Sunday 11th Jan 2009

Nick Davies of the Guardian has recently written a book called Flat Earth News that charts the (further) descent of UK journalism into the realm of corporate parrots.

One of the points that the book makes is that most of what passes for objectivity in the media is in fact neutrality. If two people report the progress of mowing a meadow and one says "we're finished" and the other "we haven't started", neutral reporting simply quotes both sides. Objective reporting goes and looks at how much grass is left.

Worse, more than 80% of the stories in our press have no journalistic oversight at all, let alone an objective appraisal. This is because they are the unmediated creations of Public Relations staff, either direct to the paper or via a press agency like PA, AP or Reuters — and note that press agencies explicity define themselves as neutral, not as journalistic:

What we are looking at here is a global collapse of information-gathering and truth-telling. And that leaves us in a kind of knowledge chaos, where the very subject matter of global debate is shifted from the essential to the arbitrary; where government policy, cultural values, widespread assumptions, declarations of war and attempts at peace all turn out to be poisoned by distortion; where ignorance is accepted as knowledge and falsehood is accepted as truth.

I found that this entire structure — nationally and globally, the news outlets themselves and the agencies which feed them — is now inherently vulnerable to being infiltrated by stories which are generated by PR acting for commercial and political interests.

(p. 154)

The whole thing is crazier than that. It's more like watching a mouse being thrown into a washing machine. Anything can happen to frail fragments of information as they are hurled from hand to hand, whirled through a clash of conflicting needs — do what the others do, be exclusive, steal other people's exclusives, sell papers, sell a bunch of second-hand ideas, save money, make money, make friends, hurt enemies, hype it, ramp it, tweak it, match it to a picture, match it to a space, splash it on the front, bury it inside. This isn't a conspiracy. It's just a mess.
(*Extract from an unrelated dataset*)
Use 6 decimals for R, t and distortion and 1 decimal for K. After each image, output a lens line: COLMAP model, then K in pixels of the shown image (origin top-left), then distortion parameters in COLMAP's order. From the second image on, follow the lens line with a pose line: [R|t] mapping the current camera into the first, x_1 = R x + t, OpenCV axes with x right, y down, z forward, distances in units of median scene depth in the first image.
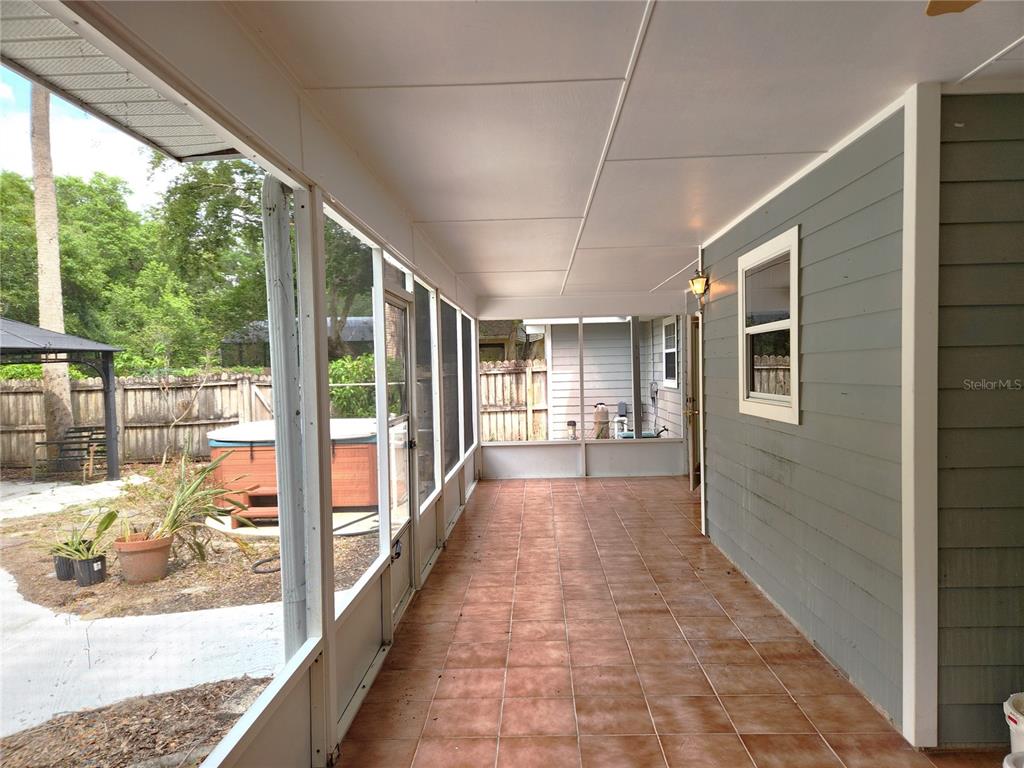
lens RADIAL K [[702.2, 0, 512.5], [0, 702.2, 391.9], [0, 0, 1]] dist [0.004307, -0.000186]
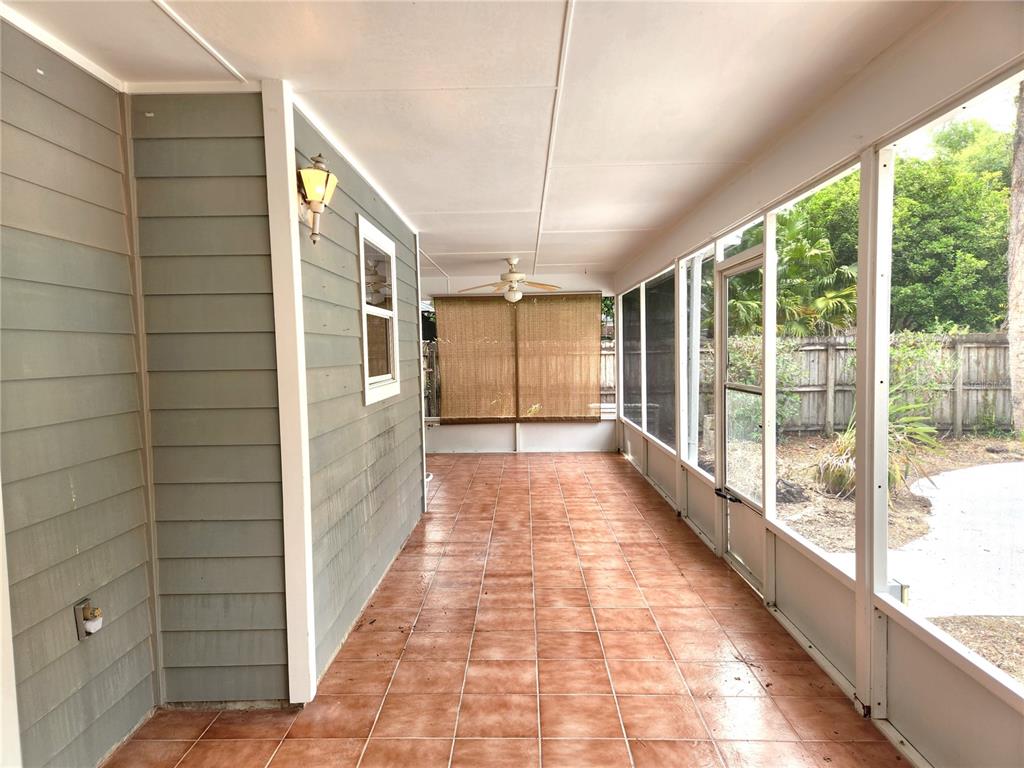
lens RADIAL K [[702.2, 0, 512.5], [0, 702.2, 391.9], [0, 0, 1]] dist [0.004307, -0.000186]
pose [[-0.998840, 0.045058, -0.016958, 0.194050], [0.043260, 0.994576, 0.094587, -0.065556], [0.021128, 0.093744, -0.995372, 2.116167]]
The picture as a whole is much worse than the one I had expected to find when I set out to write this book. I started with the millennium bug, with the simple idea that the main reason why journalists produce stories which contain falsehood, distortion and propaganda, is that they don't know the truth themselves. Then I began to see the scale of this Flat Earth news.

I found that national newspapers and broadcasters across the developed world have been taken over by a new generation of corporate owners, who have cut their staffing and increased their output, heavily restricting the time available for journalists to check the truth of what they write. I found that the same owners have caused the disintegration of the old network of local, front-line reporters, in domestic and foreign coverage, heavily restricting the flow of raw information to these hard-pressed national newsrooms.

I found that national journalists have been forced to rely overwhelmingly on the output of a tiny number of wire agencies — one for the whole of the UK, just two big ones for the whole of the world — and that none of these agencies has anything like the manpower needed to cover its patch; none of them has anything like the scope of the old network it has replaced; none of them generally gives its own editorial staff enough time to function as effective journalists; none of them generally attempts to check the truth (as opposed to the verbatim accuracy) of its stories. (p. 153)

As Nick says, this isn't a conspiracy but it is an unholy mess. And as Chomsky and others proved long ago it is far from the case that our news media were perfect even before this latest round of corporate incursions. There are no demons here though — just the rational choices of reasonable people operating within a broken system, the end result being broken media. Cut!